:: Task ::
Locate the line that contains "The event at which the" in the entries below, then repeat it and every following line through the line that contains "If the event", exactly, and no others.

[Collection entries]

· · · · ·

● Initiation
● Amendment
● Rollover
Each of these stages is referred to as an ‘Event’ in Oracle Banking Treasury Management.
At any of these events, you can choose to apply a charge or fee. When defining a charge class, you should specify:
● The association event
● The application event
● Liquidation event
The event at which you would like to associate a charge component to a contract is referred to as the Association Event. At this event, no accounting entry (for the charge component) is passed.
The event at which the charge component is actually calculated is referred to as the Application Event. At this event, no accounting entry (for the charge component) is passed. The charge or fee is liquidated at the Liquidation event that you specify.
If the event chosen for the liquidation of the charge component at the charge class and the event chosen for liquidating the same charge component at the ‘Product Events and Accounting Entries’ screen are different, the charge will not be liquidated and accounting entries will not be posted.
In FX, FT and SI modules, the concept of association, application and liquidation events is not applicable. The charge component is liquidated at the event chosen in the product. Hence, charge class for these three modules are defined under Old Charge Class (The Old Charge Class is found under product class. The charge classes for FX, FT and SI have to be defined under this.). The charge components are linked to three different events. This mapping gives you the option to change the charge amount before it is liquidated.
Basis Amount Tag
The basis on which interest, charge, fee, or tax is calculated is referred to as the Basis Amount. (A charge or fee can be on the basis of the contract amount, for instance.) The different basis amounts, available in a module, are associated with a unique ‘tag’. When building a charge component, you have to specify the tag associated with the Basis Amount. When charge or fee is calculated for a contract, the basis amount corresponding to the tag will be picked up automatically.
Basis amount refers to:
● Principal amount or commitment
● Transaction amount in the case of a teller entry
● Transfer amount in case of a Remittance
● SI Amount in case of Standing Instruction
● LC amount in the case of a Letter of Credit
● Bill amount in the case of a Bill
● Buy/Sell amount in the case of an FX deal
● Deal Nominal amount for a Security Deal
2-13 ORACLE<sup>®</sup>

· · · · ·

:: Answer for the task ::
The event at which the charge component is actually calculated is referred to as the Application Event. At this event, no accounting entry (for the charge component) is passed. The charge or fee is liquidated at the Liquidation event that you specify.
If the event chosen for the liquidation of the charge component at the charge class and the event chosen for liquidating the same charge component at the ‘Product Events and Accounting Entries’ screen are different, the charge will not be liquidated and accounting entries will not be posted.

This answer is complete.